其二,我们可以通过汉字中蕴藏的民族传统价值观对学生进行思想品德教育,以期一石两鸟。我们的民族是一个礼仪之邦,其中很多的人文信息同样蕴藏在汉字中,因此借助汉字中具有价值判断信息的字对学生进行教育自然是小学语文老师应予以重视的事。如“忠”字,是指把心放在中心,即将心放正之意。我们一直讲做人要心正,心若不正,变成了“歪心眼”。我们讲忠,就是说对祖国要表现出自己的赤子之心,对亲友则要表里如一、讲诚信。
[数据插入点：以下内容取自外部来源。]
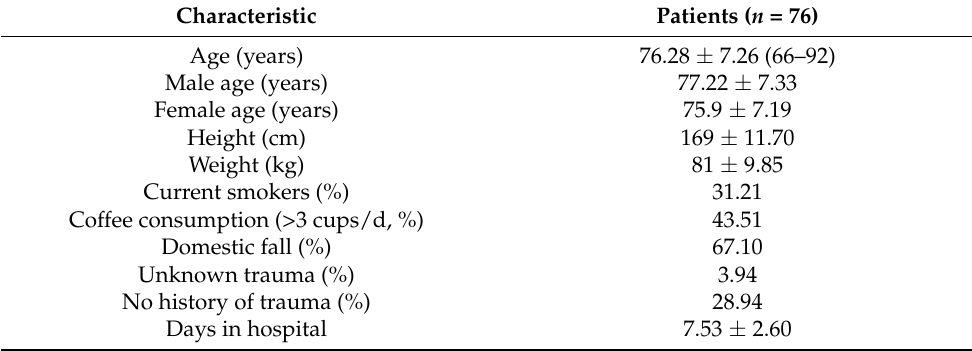
Table 1. Characteristics of the patients.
那种言行不一、口是心非的言行是我们应该反对的。讲真话、守信用一直是我国文化中的优良传统,今天我们党提出“八荣八耻”的说法与之如出一辙。再看“耻”字,《康熙字典》对其解释道:“耻,从心耳会意,取闻过自愧之意,凡人心惭则耳热面赤是其验也。”意思是说,知耻的人若有了过错,便会脸红心跳。古往今来,仁人志士一直将“知耻”作为“修身”的基本要求之一。清初的著名思想家顾炎武曾云:“不耻恶衣恶食,而耻匹夫匹妇之不被其泽。”意即当官的人应该不把自己穿破衣、吃粗饭当作可耻的事,而应该把普通老百姓没能受到他的恩惠,亦即我们今天讲的“公仆”未能对“主人”服务好当作羞耻。而我们在平时的生活中更应该在“知耻”中不断进步,知耻而后勇。
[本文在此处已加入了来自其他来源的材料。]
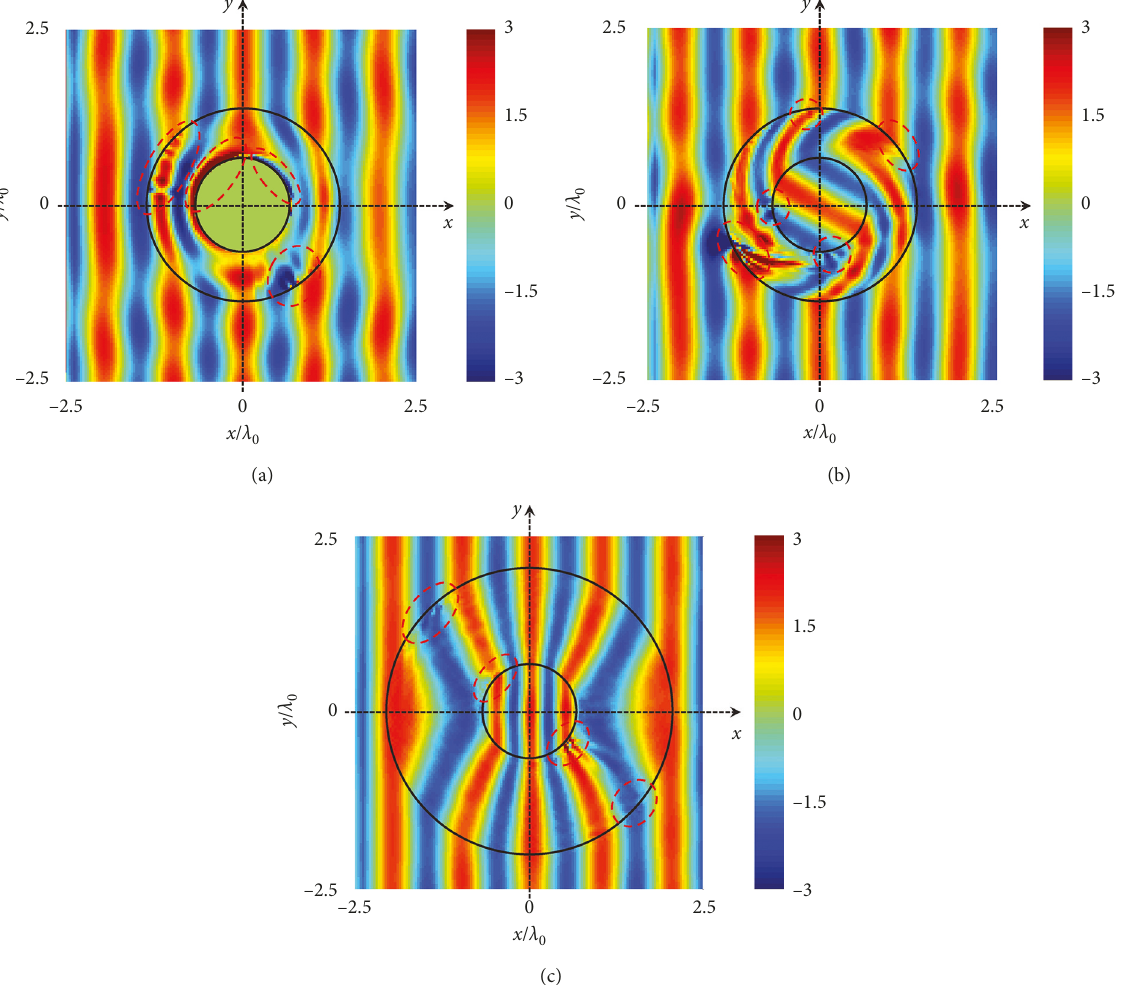
Figure 9: FDTD snapshots with the use of linear functions: (a) the cloak, (b) the rotator, and (c) the concentrator. The red dotted circles indicate the location of stair-casing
我们再看“愧”字,古人认为心中有鬼,必然就有愧。如此说来,我们做人就应该坦坦荡荡,以期无愧于心。明代的刘伯温曾这样自勉:“岂能尽如人意,但求无愧我心”。又有古语云“求个良心来管我”。有了良心我们心中便会无愧,且充满善念,才能做一个顶天立地的人,所谓“仰不愧天,俯不愧人,内不愧心”是也。
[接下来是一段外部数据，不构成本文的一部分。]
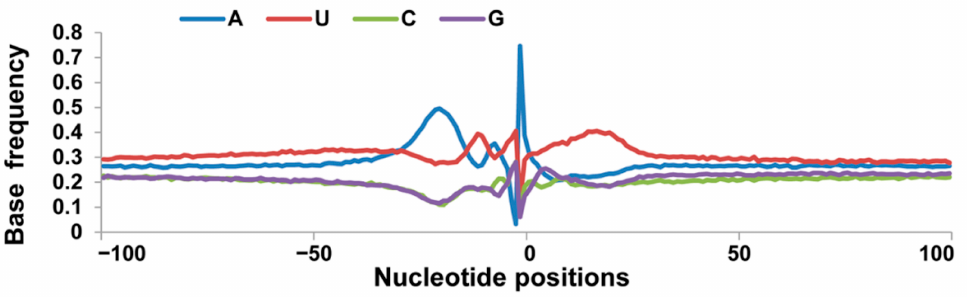
Figure 2. Distribution frequencies of A, C, G and U within 100 bp of the cleavage site of the poly(A) tail-containing transcripts of Sus scrofa . Single nucleotide profiles around the poly(A) sites. The Y -axis was used to plot the frequency of single nucleotides (A/U/G/C). Sequence upstream of the poly(A) site was from the − 100 to 0 region and sequence downstream of the poly(A) site was from 0 to +100. The CS is considered position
通过文字学的梳理,我们将会发现汉字中类似的文化信息可谓不胜枚举。事实上,作为一名语文老师在识字教学中适当地运用文字学的知识并非是过高要求。这既能不断提高自己的教学水平,又符合《课标》中识字教学应该“运用多种教学手段、创设丰富多彩的教学情境”的要求。